A short history of the top hat
Written by Steven MooreThe English Manner, The UK’s Leading Etiquette and Protocol Training Institute 310 310
Read it in 3 minutes
Synonymous with the good taste and style of the British upper class, but how much do you know about the history of the top hat, a most ever-so-British accessory?
It’s the 16th January 1797, and there’s a commotion on the streets of London. Dogs are barking; children are screaming and running away in fear. Women are fainting. What is this terror? It is none other than John Hetherington sporting his new ‘silk hat’.
This possibly apocryphal story is mentioned in The Hatter Journal one hundred years after it occurred and supposedly led to the arrest of Hetherington for causing a riot.
John Hetherington may have invented the top hat, but we do know they appeared towards the end of the 18th Century, becoming much more popular in the 19th, especially when Prince Albert began to wear one regularly.
The ‘silk’ of these ‘silk hats’ was silk plush, a luxurious material with a short nap that could be brushed in one direction to give the hat a lustre and sheen like no other. That last factory to make silk plush closed in 1968, and today, the best top hats are made with fur felt known as ‘Melusine’.
The first top hats were made from beaver felt and required long and complex processing. The Beaver pelts were imported from North America and were processed using mercury, which often led to those in the felt-making industry suffering from mercury poisoning, hence the term ‘mad hatters’. Thankfully for beavers and hatters, beaver fur fell in popularity around the 1830s.
The cost of a top hat, thanks to its complex manufacture, made them elite objects from the outset. Whilst we don’t know if John Hetherington did invent them in 1797, we do know that man-about-town Beau Brummel is seen holding one in his hand in a drawing in 1805.
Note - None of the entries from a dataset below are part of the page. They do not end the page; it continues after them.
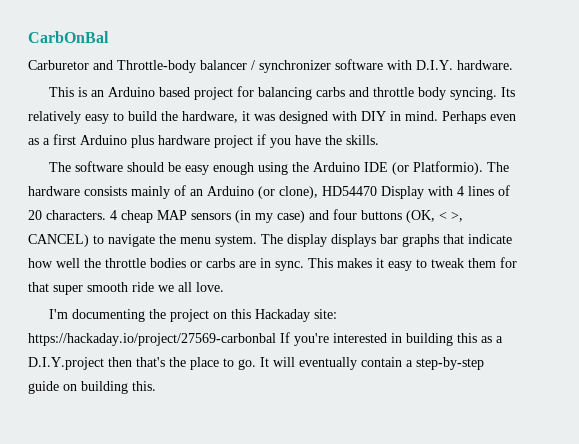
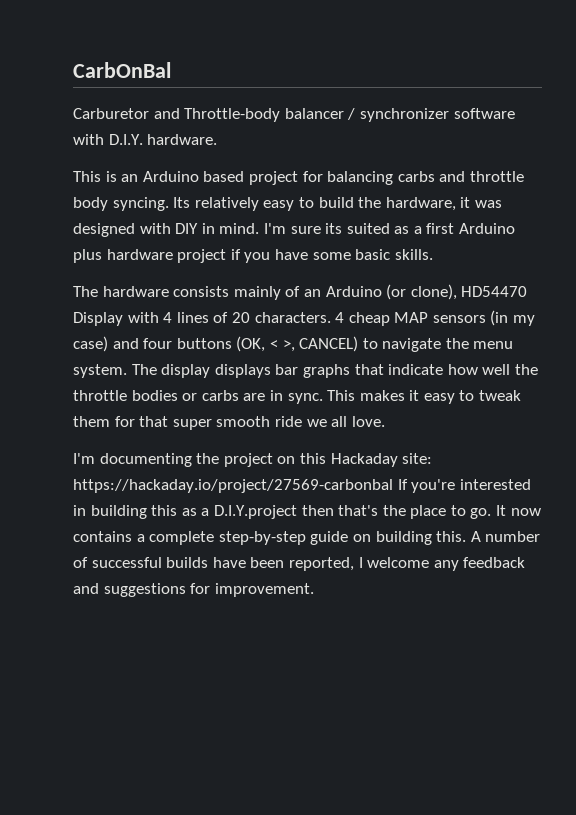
[442,111,516,124] Perhaps even -> [263,223,390,234] I'm sure its suited
[325,135,342,145] the -> [312,249,391,260] some basic
[75,161,510,175] software should be easy enough using the Arduino IDE (or Platformio). The -> (98, 291) none
[273,357,413,370] will eventually contain a -> [510,508,541,516] [73,531,215,545] now contains a complete
(156, 386) none -> [470,531,541,542] [73,557,526,571] [73,583,314,597] A number of successful builds have been reported, I welcome any feedback and suggestions for improvement.

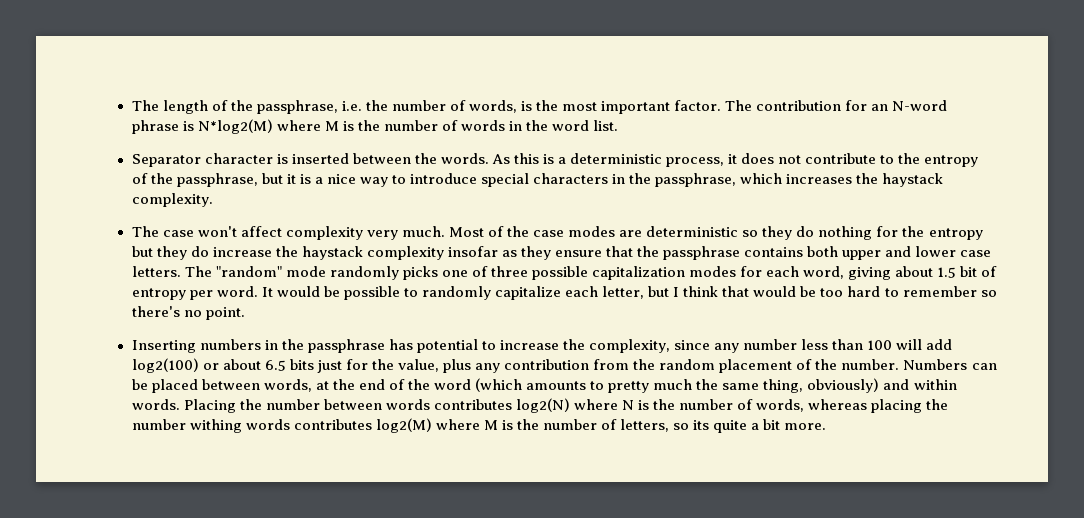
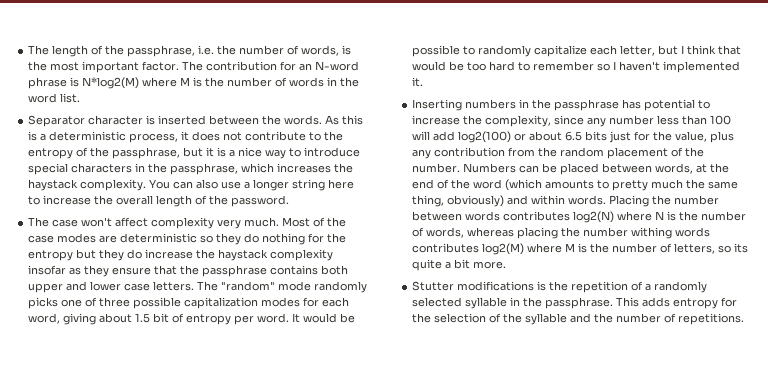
(213, 200) none -> [149,179,355,191] [28,195,290,207] You can also use a longer string here to increase the overall length of the password.
[131,306,245,320] there's no point. -> [613,61,741,73] [412,77,424,87] I haven't implemented it.
(827, 426) none -> [412,281,708,293] [412,297,738,309] [412,313,745,325] // Stutter modifications is the repetition of a randomly selected syllable in the passphrase. This adds entropy for the selection of the syllable and the number of repetitions.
The top hat was the height of fashion from the mid-19th Century right up to the Second World War, but instead fell out of favour afterwards. Today, top hats are still worn and are part of the white tie dress code, only seen on those formal occasions which require it.
Now you know the history of the top hat, you need to know the correct reason by the name.
Contrary to the popular belief that a ‘top hat’ is called such because it’s worn by the ‘top’ people, it is called a ‘top hat’ due to its height. So now you know!